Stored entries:
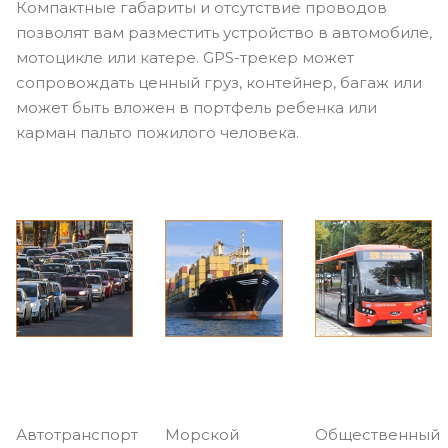
Компактные габариты и отсутствие проводов
позволят вам разместить устройство в автомобиле,
мотоцикле или катере. GPS-трекер может
сопровождать ценный груз, контейнер, багаж или
может быть вложен в портфель ребенка или
карман пальто пожилого человека.
Автотранспорт
Морской
Общественный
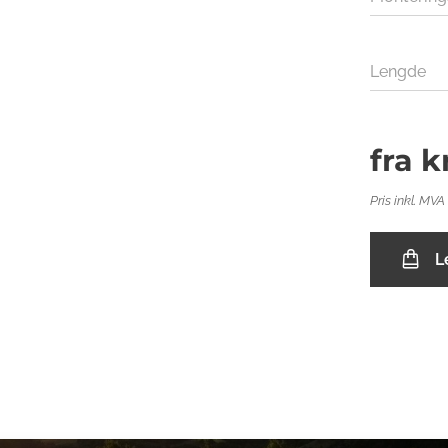
Lengde
fra
k
Pris inkl. MVA
L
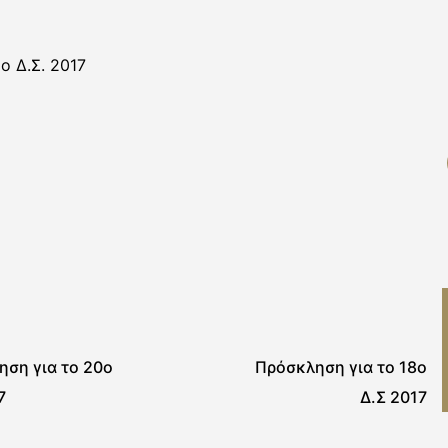
ο Δ.Σ. 2017
ση για το 20ο
Πρόσκληση για το 18ο
7
Δ.Σ 2017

**Instructions for the task**:
Start at the top line above and repeat the records verbatim, leaving images out.

**Reply to the exercise**:
Компактные габариты и отсутствие проводов
позволят вам разместить устройство в автомобиле,
мотоцикле или катере. GPS-трекер может
сопровождать ценный груз, контейнер, багаж или
может быть вложен в портфель ребенка или
карман пальто пожилого человека.
Автотранспорт
Морской
Общественный
Lengde
fra
k
Pris inkl. MVA
L
ο Δ.Σ. 2017
ση για το 20ο
Πρόσκληση για το 18ο
7
Δ.Σ 2017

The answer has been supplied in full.